- RECORDS FOR THIS EXERCISE:
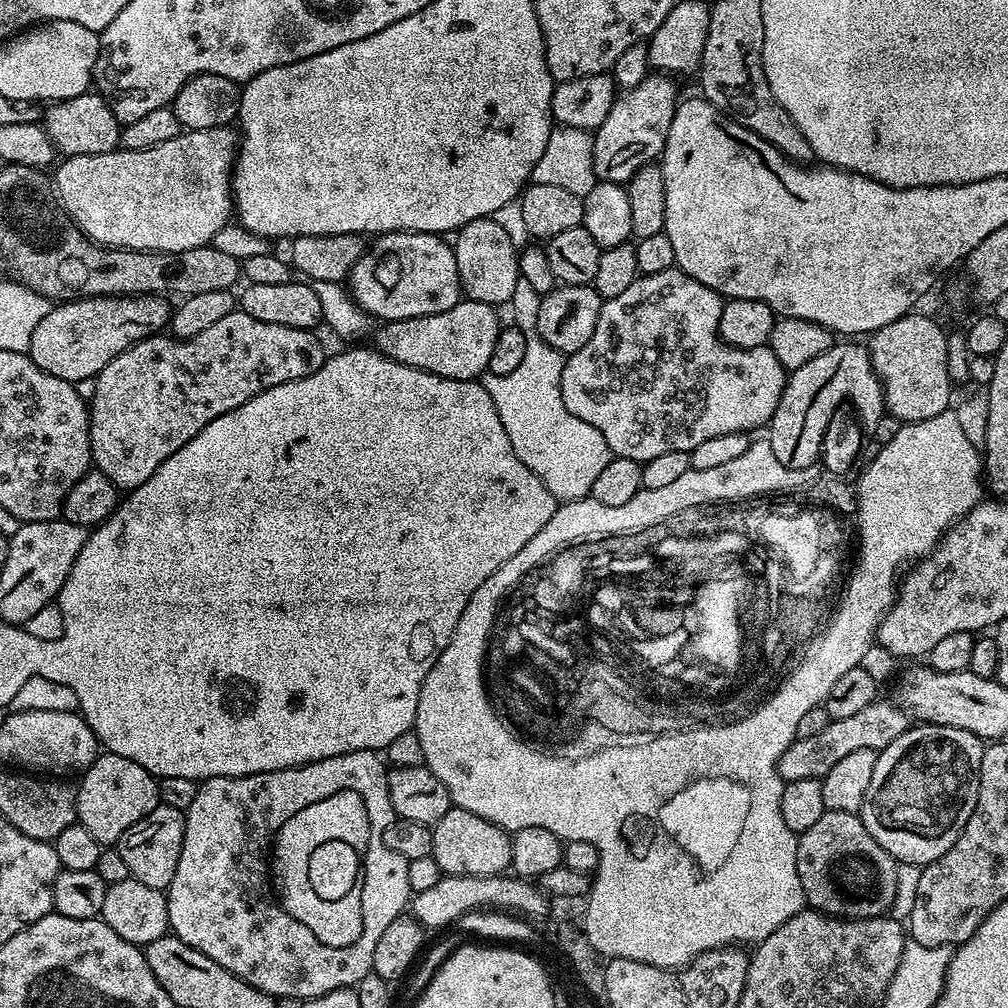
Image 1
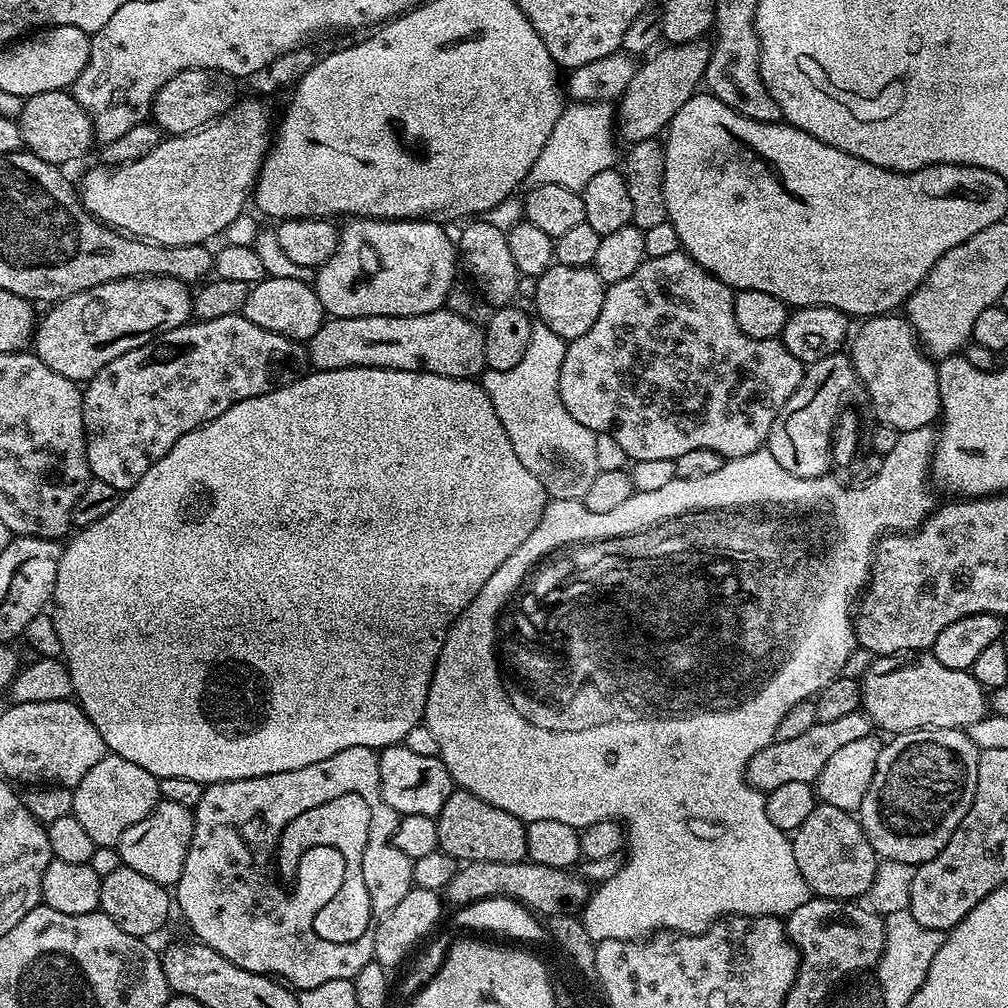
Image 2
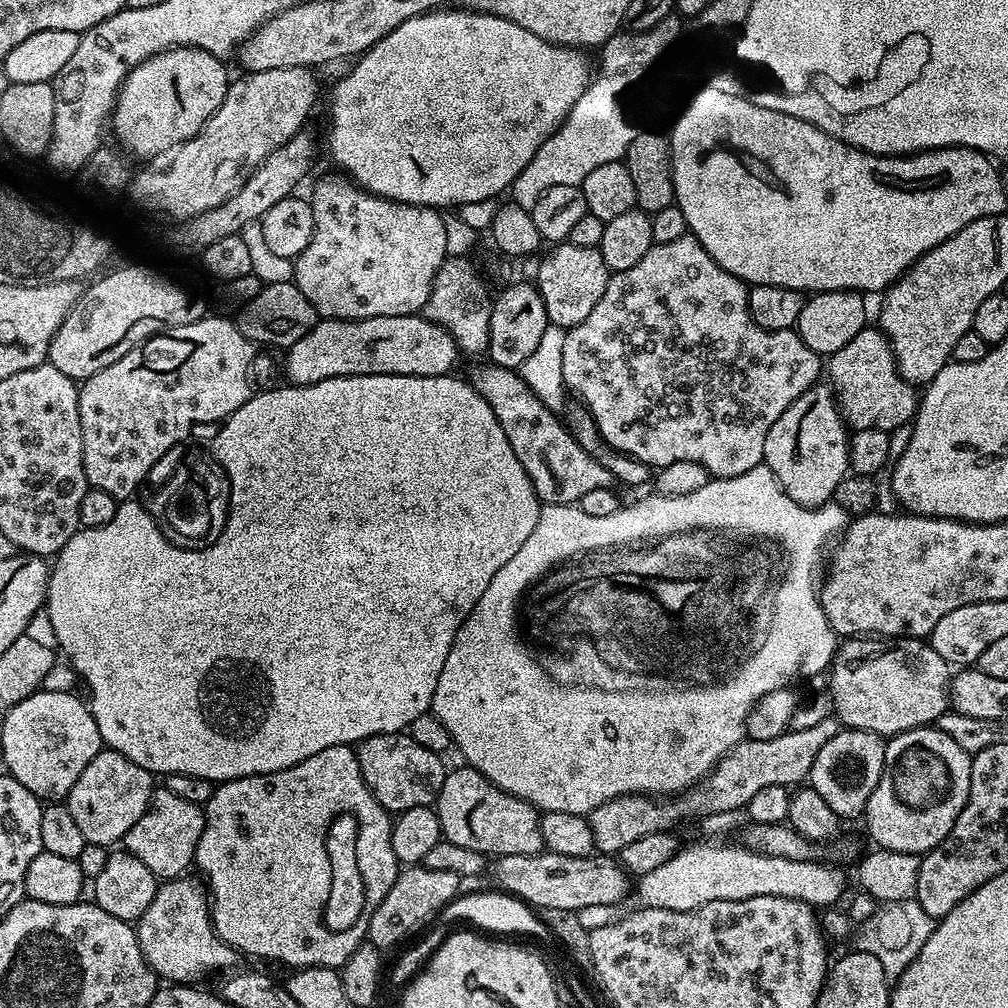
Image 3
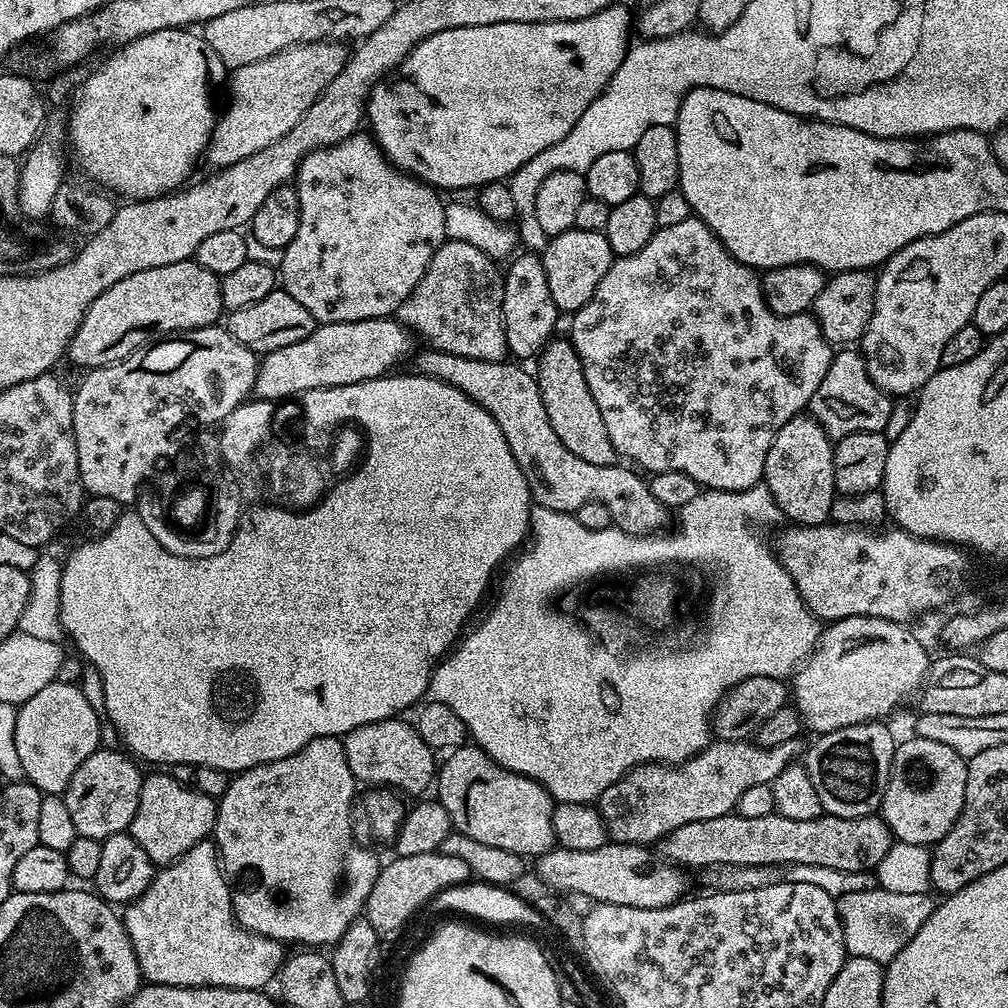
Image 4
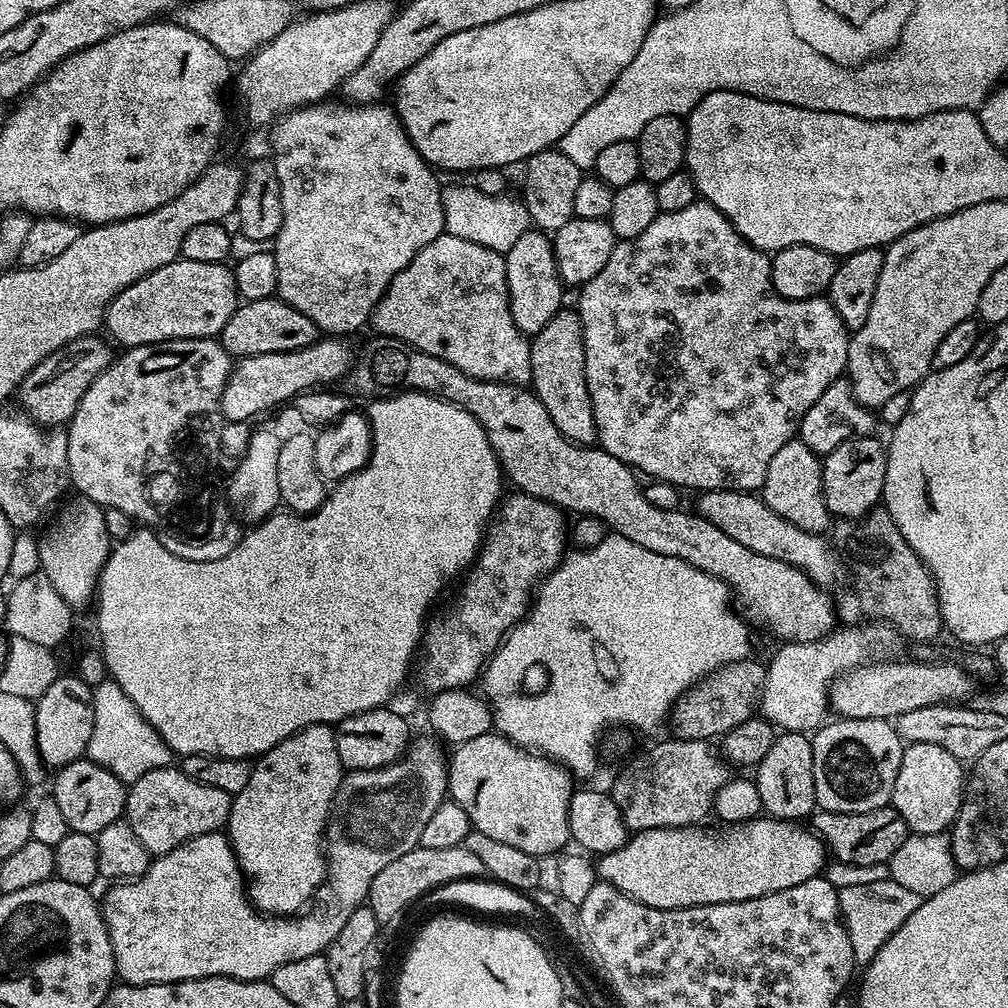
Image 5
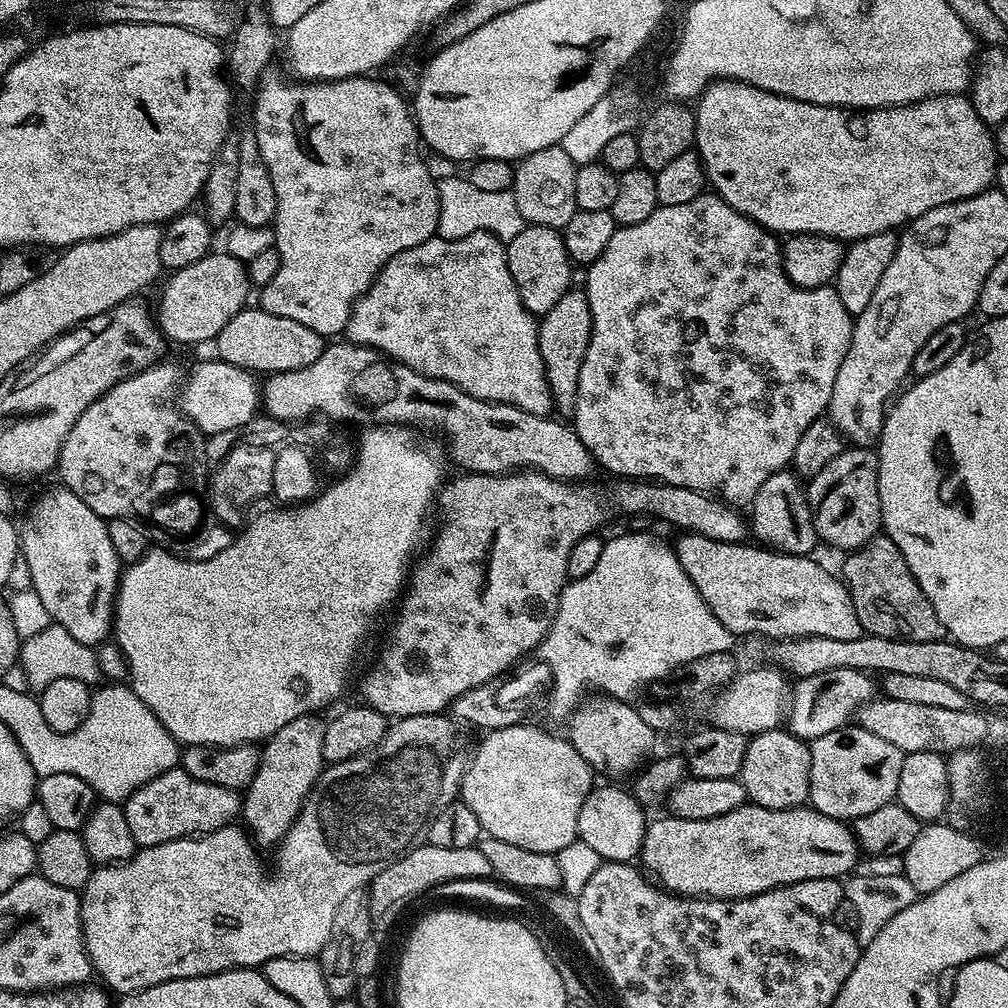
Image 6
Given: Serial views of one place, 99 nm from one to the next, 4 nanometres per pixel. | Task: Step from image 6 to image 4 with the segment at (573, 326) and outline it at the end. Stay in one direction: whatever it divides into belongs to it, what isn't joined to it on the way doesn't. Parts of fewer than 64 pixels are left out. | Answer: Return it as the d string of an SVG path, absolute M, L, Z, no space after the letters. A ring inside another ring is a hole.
M571 339L549 340L535 357L535 364L536 385L542 394L546 418L550 418L550 426L554 434L558 434L562 446L566 446L574 458L583 458L594 466L617 463L616 447L614 442L610 442L610 434L606 434L602 410L598 410L598 402L594 402L594 394L590 394L590 386L586 386L586 376L582 374L582 364Z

- WORK ITEM: What the answer needs is every record above, exactly as written, and no pictures.

- THE COMPLETED TASK:
Image 1
Image 2
Image 3
Image 4
Image 5
Image 6
Given: Serial views of one place, 99 nm from one to the next, 4 nanometres per pixel. | Task: Step from image 6 to image 4 with the segment at (573, 326) and outline it at the end. Stay in one direction: whatever it divides into belongs to it, what isn't joined to it on the way doesn't. Parts of fewer than 64 pixels are left out. | Answer: Return it as the d string of an SVG path, absolute M, L, Z, no space after the letters. A ring inside another ring is a hole.
M571 339L549 340L535 357L535 364L536 385L542 394L546 418L550 418L550 426L554 434L558 434L562 446L566 446L574 458L583 458L594 466L617 463L616 447L614 442L610 442L610 434L606 434L602 410L598 410L598 402L594 402L594 394L590 394L590 386L586 386L586 376L582 374L582 364Z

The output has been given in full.